Some are fighting for survival; other have given up the ghost

photo by Ken Shumaker, University of Maryland Extension A defoliated white oak.

      This is a tough year on trees.

         “We are seeing a lot of health issues in our trees, particularly since this is the first really dry spell in about three years,” says Anne Hairston-Strang, associate director at the Maryland Forest Service.

         The wet years created ideal conditions for root rot and other moisture-loving diseases. “Some of the damage from the disease is only being felt now that it is really dry and the damaged root systems can’t function as well,” Hairston-Strang says.
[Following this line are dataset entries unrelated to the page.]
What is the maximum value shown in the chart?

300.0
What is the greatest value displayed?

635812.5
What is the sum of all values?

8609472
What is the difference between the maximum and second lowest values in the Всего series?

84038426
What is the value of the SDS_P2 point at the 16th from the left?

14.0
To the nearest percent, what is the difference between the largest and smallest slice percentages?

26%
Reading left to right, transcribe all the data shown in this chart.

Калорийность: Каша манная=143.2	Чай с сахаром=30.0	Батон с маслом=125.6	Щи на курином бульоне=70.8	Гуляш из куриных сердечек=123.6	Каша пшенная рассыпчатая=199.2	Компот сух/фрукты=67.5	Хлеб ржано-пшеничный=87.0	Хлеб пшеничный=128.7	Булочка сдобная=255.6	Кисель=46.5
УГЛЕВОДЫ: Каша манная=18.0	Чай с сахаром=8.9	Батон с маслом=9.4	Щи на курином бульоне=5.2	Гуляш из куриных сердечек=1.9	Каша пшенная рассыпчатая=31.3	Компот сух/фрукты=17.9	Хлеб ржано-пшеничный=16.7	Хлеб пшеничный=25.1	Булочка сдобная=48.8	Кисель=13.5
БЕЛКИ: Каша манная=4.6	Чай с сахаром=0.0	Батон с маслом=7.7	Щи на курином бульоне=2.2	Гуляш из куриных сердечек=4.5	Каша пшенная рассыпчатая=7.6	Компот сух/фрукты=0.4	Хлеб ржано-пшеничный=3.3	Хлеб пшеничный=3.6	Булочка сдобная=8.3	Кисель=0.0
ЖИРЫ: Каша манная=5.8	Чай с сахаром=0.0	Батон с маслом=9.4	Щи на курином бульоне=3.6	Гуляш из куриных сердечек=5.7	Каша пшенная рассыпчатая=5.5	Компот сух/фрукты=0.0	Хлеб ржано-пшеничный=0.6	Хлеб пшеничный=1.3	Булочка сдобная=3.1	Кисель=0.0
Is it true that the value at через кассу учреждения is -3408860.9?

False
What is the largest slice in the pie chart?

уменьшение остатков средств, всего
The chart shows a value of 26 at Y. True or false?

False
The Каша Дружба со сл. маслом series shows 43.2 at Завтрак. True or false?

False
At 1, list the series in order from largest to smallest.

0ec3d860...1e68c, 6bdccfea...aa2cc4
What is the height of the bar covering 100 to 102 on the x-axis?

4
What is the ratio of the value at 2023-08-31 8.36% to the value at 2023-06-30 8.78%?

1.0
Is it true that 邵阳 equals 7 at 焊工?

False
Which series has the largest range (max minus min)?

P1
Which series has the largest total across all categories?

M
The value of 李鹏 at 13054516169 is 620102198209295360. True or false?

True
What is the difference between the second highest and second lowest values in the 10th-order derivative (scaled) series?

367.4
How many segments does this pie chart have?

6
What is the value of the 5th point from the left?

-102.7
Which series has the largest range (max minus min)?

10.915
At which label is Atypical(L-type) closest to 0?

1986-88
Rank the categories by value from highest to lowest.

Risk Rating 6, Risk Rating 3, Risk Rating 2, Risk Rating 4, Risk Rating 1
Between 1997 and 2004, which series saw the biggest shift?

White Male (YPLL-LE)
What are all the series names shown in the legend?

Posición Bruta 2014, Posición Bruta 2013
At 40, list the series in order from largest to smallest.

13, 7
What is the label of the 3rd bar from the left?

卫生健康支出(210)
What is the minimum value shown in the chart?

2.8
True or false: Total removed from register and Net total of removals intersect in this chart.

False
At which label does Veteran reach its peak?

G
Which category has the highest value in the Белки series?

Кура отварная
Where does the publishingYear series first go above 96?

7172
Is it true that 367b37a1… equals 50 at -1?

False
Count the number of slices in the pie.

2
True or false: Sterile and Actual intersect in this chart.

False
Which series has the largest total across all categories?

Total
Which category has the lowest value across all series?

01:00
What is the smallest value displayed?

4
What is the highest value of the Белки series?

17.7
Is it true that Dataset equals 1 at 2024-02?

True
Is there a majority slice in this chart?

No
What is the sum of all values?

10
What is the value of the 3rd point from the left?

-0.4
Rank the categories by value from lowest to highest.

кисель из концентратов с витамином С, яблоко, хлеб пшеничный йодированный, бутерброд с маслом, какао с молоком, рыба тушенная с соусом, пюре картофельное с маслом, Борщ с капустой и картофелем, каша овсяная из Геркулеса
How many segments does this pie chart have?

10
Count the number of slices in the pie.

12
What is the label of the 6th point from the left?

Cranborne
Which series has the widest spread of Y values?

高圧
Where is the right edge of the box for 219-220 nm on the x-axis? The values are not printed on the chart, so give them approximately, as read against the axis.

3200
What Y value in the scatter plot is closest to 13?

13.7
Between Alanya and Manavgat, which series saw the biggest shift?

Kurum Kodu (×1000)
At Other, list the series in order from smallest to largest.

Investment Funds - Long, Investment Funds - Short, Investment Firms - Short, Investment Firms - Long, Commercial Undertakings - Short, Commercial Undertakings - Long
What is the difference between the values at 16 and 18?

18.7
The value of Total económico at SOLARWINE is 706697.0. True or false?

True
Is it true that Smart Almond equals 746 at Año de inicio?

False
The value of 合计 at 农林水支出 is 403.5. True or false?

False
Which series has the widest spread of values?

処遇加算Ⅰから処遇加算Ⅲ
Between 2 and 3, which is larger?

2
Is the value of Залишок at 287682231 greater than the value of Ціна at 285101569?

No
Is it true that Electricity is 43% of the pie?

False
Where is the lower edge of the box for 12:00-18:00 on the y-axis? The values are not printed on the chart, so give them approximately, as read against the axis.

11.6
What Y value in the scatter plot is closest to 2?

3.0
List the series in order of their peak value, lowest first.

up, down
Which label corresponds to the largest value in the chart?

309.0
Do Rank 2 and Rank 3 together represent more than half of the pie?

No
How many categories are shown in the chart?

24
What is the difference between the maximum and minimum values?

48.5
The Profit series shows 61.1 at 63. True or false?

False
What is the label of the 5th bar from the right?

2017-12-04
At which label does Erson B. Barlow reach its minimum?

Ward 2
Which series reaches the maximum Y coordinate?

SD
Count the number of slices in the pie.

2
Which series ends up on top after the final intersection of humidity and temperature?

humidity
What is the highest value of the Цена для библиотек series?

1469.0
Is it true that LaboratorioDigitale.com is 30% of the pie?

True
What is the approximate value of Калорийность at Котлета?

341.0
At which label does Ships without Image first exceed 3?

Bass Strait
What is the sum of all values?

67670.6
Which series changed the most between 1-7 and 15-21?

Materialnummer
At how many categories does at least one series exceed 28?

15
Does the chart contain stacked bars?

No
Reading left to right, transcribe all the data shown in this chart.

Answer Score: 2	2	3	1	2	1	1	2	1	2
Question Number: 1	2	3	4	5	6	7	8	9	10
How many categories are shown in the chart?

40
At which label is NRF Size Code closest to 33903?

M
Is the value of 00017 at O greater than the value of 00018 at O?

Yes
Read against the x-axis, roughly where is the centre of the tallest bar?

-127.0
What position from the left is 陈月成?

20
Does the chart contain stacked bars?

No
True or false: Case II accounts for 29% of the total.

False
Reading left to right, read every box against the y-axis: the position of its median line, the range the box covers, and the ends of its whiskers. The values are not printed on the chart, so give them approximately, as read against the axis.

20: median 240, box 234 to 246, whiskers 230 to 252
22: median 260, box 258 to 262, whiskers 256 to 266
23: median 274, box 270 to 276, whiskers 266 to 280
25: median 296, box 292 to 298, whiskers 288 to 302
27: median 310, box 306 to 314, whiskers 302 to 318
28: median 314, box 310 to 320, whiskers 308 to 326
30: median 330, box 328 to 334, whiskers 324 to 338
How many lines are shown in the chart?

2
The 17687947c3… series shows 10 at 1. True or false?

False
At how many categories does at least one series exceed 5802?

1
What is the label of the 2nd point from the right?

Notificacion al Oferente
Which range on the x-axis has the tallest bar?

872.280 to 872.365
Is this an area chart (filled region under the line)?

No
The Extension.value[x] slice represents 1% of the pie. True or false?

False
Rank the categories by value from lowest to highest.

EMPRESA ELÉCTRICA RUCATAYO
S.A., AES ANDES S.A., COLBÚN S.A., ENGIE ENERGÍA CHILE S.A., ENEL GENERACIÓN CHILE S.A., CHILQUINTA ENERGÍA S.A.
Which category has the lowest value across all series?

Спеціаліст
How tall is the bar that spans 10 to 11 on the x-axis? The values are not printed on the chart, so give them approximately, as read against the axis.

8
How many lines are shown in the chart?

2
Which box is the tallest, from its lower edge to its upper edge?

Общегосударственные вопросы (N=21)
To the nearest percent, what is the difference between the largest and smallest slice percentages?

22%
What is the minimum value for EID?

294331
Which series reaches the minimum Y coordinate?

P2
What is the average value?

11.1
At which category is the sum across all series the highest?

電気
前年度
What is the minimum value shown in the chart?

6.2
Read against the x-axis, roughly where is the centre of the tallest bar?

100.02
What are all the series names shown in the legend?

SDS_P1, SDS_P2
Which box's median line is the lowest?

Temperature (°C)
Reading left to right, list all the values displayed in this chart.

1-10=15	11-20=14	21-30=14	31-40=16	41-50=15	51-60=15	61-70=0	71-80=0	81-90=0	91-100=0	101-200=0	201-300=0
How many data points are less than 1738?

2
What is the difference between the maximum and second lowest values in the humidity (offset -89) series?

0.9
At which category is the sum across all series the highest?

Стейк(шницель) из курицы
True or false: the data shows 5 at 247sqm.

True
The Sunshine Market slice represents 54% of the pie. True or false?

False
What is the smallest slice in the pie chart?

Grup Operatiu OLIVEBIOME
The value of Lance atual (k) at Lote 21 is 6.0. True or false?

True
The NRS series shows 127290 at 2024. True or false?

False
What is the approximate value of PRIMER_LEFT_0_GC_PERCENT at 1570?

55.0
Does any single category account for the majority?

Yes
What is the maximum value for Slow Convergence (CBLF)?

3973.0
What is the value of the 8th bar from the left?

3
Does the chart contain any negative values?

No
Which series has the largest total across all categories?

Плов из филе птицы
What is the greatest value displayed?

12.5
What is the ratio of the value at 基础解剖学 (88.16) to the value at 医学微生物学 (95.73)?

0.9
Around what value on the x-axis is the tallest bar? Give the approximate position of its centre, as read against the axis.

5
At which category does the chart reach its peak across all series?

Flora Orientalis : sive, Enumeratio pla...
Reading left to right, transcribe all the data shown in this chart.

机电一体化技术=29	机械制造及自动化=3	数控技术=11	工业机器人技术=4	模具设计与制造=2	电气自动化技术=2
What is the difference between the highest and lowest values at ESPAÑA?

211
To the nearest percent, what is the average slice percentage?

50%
         Now the lack of rain compounds problems. “We’re in a drought, and that means trees are more susceptible to disease,” says Steven Graham, owner of Independent Tree Care and a certified arborist.

         Some trees are suffering temporary problems, such as bacterial leaf scorch, Hairston-Strang says.

         Leaves dropping can also be a temporary problem, as “trees defoliate due to the drought, which is normal,” Graham says.

         Other trees are facing death. “University of Maryland Extension specialists have received many reports of dying trees, and many are oaks, particularly white oaks,” Hairston-Strang says.

         Age is part of the problem. “Many of our oaks are older and are losing vigor, making them more susceptible to the wet and dry extremes we have been seeing,” Hairston-Strang adds.

         For many oaks, their strengths become weaknesses in times like this.

         “Oaks host a lot of biodiversity, which also translates into damage from a lot of different kinds of organisms,” Hairston-Strang explains.

         Watering can help your trees. Graham recommends rain barrels as “a great way to water your trees.”